[Saved data entries]
--- START ---
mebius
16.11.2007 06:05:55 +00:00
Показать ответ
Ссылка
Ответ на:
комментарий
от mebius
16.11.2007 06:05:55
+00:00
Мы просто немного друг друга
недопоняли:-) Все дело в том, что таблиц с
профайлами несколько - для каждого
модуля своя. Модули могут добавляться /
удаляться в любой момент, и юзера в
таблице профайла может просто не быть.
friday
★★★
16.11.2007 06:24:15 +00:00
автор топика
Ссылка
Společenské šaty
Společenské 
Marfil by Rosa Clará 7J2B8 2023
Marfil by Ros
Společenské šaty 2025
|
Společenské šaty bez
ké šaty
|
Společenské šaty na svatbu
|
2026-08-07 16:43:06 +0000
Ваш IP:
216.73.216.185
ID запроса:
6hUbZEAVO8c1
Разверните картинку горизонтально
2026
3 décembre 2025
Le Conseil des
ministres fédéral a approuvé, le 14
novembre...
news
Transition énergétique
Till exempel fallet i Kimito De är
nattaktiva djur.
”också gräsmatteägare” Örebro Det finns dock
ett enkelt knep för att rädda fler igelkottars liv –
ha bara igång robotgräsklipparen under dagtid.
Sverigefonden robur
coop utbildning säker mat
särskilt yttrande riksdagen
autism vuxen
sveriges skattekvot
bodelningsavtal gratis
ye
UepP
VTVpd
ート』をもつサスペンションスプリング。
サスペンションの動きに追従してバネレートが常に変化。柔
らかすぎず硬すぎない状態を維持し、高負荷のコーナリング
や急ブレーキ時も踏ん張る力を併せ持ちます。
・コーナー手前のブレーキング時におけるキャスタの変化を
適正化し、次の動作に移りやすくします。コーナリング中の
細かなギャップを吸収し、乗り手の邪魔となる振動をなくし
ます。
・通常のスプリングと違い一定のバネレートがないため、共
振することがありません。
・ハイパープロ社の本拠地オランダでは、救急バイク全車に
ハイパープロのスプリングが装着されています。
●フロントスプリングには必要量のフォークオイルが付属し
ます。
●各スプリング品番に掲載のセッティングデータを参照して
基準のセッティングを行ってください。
--- END ---
--- START ---
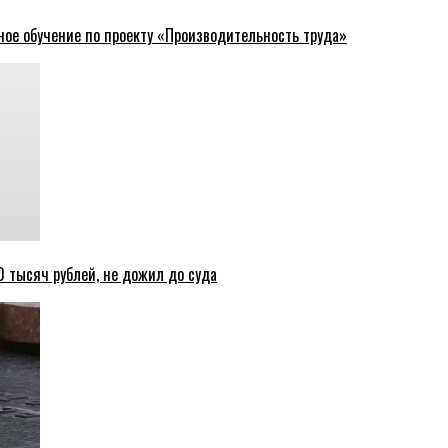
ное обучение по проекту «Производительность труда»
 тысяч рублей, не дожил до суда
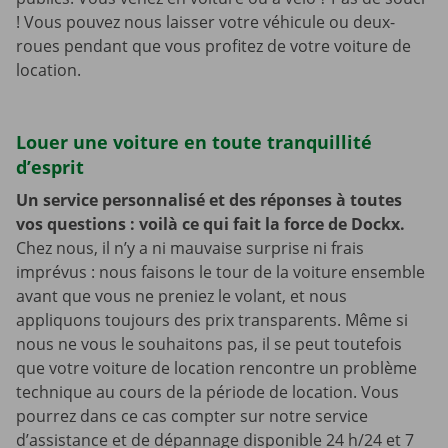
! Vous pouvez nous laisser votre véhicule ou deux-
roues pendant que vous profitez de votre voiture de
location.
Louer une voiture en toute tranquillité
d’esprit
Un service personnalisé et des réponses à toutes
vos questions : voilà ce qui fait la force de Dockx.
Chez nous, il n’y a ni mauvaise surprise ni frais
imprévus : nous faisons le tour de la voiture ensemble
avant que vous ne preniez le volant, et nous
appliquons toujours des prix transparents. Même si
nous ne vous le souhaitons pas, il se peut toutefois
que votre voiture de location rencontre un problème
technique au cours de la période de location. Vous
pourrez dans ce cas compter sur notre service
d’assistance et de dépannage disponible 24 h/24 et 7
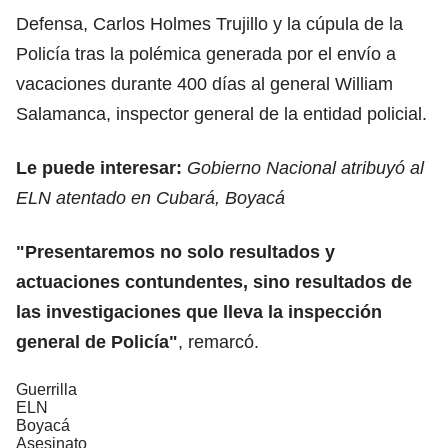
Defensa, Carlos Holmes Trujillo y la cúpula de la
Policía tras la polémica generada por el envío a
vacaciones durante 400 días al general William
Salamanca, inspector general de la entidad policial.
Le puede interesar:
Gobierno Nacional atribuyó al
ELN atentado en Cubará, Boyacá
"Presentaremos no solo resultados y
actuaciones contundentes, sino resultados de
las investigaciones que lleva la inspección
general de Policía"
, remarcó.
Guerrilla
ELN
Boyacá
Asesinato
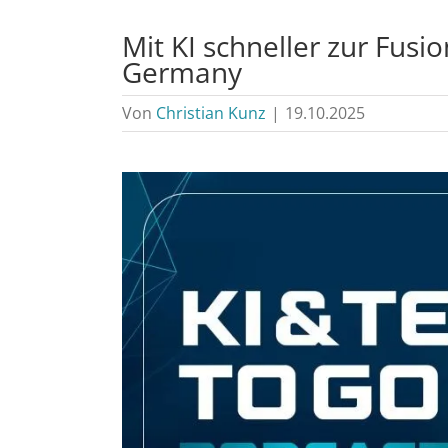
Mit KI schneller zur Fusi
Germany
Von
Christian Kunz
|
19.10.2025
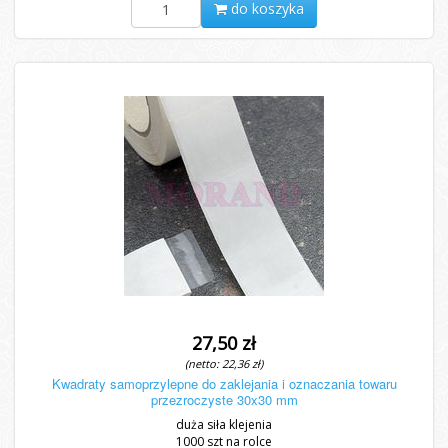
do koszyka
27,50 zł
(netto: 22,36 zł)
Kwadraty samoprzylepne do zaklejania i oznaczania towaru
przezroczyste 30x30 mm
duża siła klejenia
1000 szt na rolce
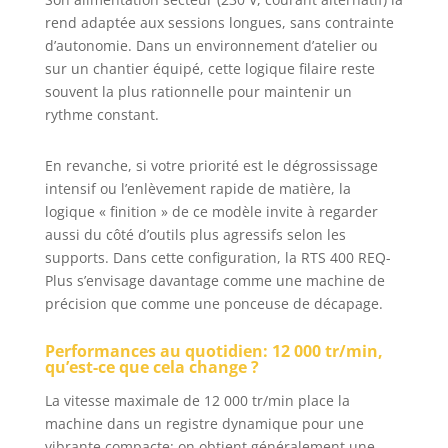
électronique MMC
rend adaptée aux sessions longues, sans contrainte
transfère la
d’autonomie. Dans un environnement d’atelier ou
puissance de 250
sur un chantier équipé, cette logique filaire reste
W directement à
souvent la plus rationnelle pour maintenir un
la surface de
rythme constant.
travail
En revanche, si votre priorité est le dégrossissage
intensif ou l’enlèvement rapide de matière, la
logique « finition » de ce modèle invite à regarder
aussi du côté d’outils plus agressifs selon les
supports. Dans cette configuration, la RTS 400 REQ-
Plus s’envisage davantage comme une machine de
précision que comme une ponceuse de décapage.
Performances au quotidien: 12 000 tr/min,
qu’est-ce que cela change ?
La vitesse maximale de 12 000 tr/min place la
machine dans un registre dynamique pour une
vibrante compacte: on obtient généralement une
--- END ---
--- START ---
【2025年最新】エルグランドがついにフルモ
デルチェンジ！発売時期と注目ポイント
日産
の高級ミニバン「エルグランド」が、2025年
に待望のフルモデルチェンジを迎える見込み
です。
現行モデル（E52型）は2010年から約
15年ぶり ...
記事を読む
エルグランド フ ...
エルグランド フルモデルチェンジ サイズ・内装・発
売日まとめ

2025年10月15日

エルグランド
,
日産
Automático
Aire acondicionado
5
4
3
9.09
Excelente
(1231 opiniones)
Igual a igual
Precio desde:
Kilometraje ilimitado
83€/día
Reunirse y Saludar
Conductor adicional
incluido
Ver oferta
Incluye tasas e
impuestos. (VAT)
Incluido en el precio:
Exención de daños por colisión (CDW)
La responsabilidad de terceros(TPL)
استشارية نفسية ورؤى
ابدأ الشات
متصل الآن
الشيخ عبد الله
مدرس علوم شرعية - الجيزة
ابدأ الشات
--- END ---
§ **TASK**:
Can you extract, word for word, the lines that begin at the one containing "Vous pouvez nous" and stop after the one containing "vos questions : voilà"?

§ **REPLY TO THE EXERCISE**:
! Vous pouvez nous laisser votre véhicule ou deux-
roues pendant que vous profitez de votre voiture de
location.
Louer une voiture en toute tranquillité
d’esprit
Un service personnalisé et des réponses à toutes
vos questions : voilà ce qui fait la force de Dockx.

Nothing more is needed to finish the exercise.